Quantitative determination of nebivolol from human plasma using liquid chromatography–tandem mass spectrometry

► Liquid–liquid extraction method was used to extract nebivolol from human plasma. ► Liquid chromatography with tandem mass spectrometry was used to analyze and quantify nebivolol. ► Method was validated in terms of accuracy, precision, selectivity, absolute recovery and stability. ► This method is free from ion suppression, ion enhancement and any type of abnormal ionization. ► Developed bioanalytical method is a highly sensitive as lower limit of quantification was proved 30pg/mL. In the present work, a rapid, sensitive, specific, precise and accurate liquid chromatography–tandem mass spectrometry method for determination of nebivolol in human plasma was developed and validated with a large calibration curve range (50–5000pg/mL) which can be used for routine drug analysis and bioequivalence studies. Liquid–liquid extraction method was used to extract the analyte from the human plasma. The separation was achieved using Waters symmetry, C18, 4.6×150mm, 5μm column with formic acid in water, 0.01%, v/v: Acetonitrile (40:60) as a mobile phase. A flow rate of 0.8mL/min, no splitting and run time 2.00min was used for the chromatographic analysis of nebivolol.

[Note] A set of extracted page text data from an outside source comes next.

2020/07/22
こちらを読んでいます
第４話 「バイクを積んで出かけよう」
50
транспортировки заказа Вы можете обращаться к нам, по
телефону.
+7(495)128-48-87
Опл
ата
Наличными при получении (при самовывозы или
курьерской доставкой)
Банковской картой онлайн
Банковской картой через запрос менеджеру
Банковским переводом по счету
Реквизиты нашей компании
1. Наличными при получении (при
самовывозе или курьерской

Sensitivity of this method was found to be 30pg/mL. The analyte was analyzed by mass spectrometry in the multiple reaction monitoring mode. A Turbo-Ion spray source was interfaced between the HPLC and triple quadrupole mass spectrometer (MDS Sciex API 4000). The precursor-product ion m/z 406.00–151.00 for nebivolol and m/z 410.20–151.00 for nebivolol-D4 were used for quantification of an analyte and its IS. The method was validated in terms of accuracy, precision, selectivity, absolute recovery, freeze-thaw stability, bench-top stability, dry extract stability, short and long term stock solution stability, wet extract stability and re-injection reproducibility. The within- and between-batch accuracy was found to lie within the range of 87.00–100.40% and within- and between-batch precision was obtained within the range 0.33–8.67%. The mean recovery of all three concentration levels for drug was obtained 67.67% where as the mean recovery of IS was 68.74%. The %RSD value at higher concentration and lower concentration in all stability experiments was within 15%. This method is free from ion suppression, ion enhancement and any type of abnormal ionization.